Revealing the Structure of Deep Neural Networks via Convex Duality
This provides theoretical insights into neural network optimization, explaining phenomena like Neural Collapse, but is incremental as it builds on existing convex duality methods.
The paper tackled the problem of understanding the structure of optimal hidden layers in regularized deep neural networks by introducing a convex analytic framework, proving that optimal weights align via duality and that deep ReLU networks yield spline interpolation for one-dimensional datasets.
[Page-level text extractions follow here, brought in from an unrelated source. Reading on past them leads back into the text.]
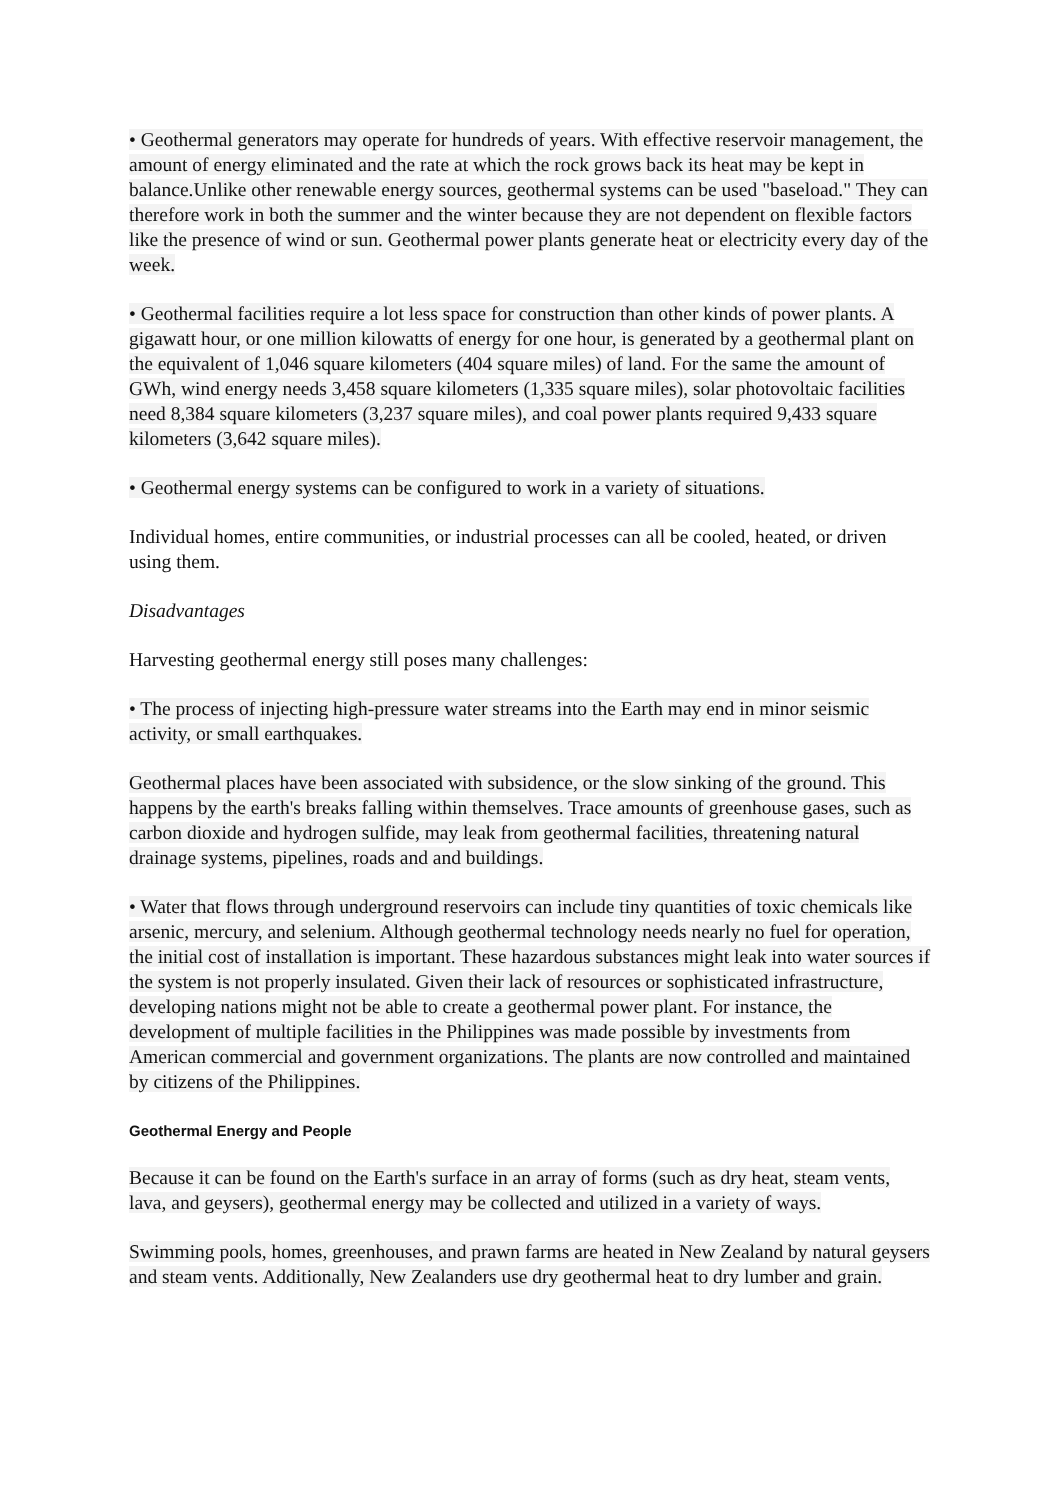• Geothermal generators may operate for hundreds of years. With effective reservoir management, the amount of energy eliminated and the rate at which the rock grows back its heat may be kept in balance.Unlike other renewable energy sources, geothermal systems can be used "baseload." They can therefore work in both the summer and the winter because they are not dependent on flexible factors like the presence of wind or sun. Geothermal power plants generate heat or electricity every day of the week.
• Geothermal facilities require a lot less space for construction than other kinds of power plants. A gigawatt hour, or one million kilowatts of energy for one hour, is generated by a geothermal plant on the equivalent of 1,046 square kilometers (404 square miles) of land. For the same the amount of GWh, wind energy needs 3,458 square kilometers (1,335 square miles), solar photovoltaic facilities need 8,384 square kilometers (3,237 square miles), and coal power plants required 9,433 square kilometers (3,642 square miles).
• Geothermal energy systems can be configured to work in a variety of situations.
Individual homes, entire communities, or industrial processes can all be cooled, heated, or driven using them.
Disadvantages
Harvesting geothermal energy still poses many challenges:
• The process of injecting high-pressure water streams into the Earth may end in minor seismic activity, or small earthquakes.
Geothermal places have been associated with subsidence, or the slow sinking of the ground. This happens by the earth's breaks falling within themselves. Trace amounts of greenhouse gases, such as carbon dioxide and hydrogen sulfide, may leak from geothermal facilities, threatening natural drainage systems, pipelines, roads and and buildings.
• Water that flows through underground reservoirs can include tiny quantities of toxic chemicals like arsenic, mercury, and selenium. Although geothermal technology needs nearly no fuel for operation, the initial cost of installation is important. These hazardous substances might leak into water sources if the system is not properly insulated. Given their lack of resources or sophisticated infrastructure, developing nations might not be able to create a geothermal power plant. For instance, the development of multiple facilities in the Philippines was made possible by investments from American commercial and government organizations. The plants are now controlled and maintained by citizens of the Philippines.
Geothermal Energy and People
Because it can be found on the Earth's surface in an array of forms (such as dry heat, steam vents, lava, and geysers), geothermal energy may be collected and utilized in a variety of ways.
Swimming pools, homes, greenhouses, and prawn farms are heated in New Zealand by natural geysers and steam vents. Additionally, New Zealanders use dry geothermal heat to dry lumber and grain.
We study regularized deep neural networks (DNNs) and introduce a convex analytic framework to characterize the structure of the hidden layers. We show that a set of optimal hidden layer weights for a norm regularized DNN training problem can be explicitly found as the extreme points of a convex set. For the special case of deep linear networks, we prove that each optimal weight matrix aligns with the previous layers via duality. More importantly, we apply the same characterization to deep ReLU networks with whitened data and prove the same weight alignment holds. As a corollary, we also prove that norm regularized deep ReLU networks yield spline interpolation for one-dimensional datasets which was previously known only for two-layer networks. Furthermore, we provide closed-form solutions for the optimal layer weights when data is rank-one or whitened. The same analysis also applies to architectures with batch normalization even for arbitrary data. Therefore, we obtain a complete explanation for a recent empirical observation termed Neural Collapse where class means collapse to the vertices of a simplex equiangular tight frame.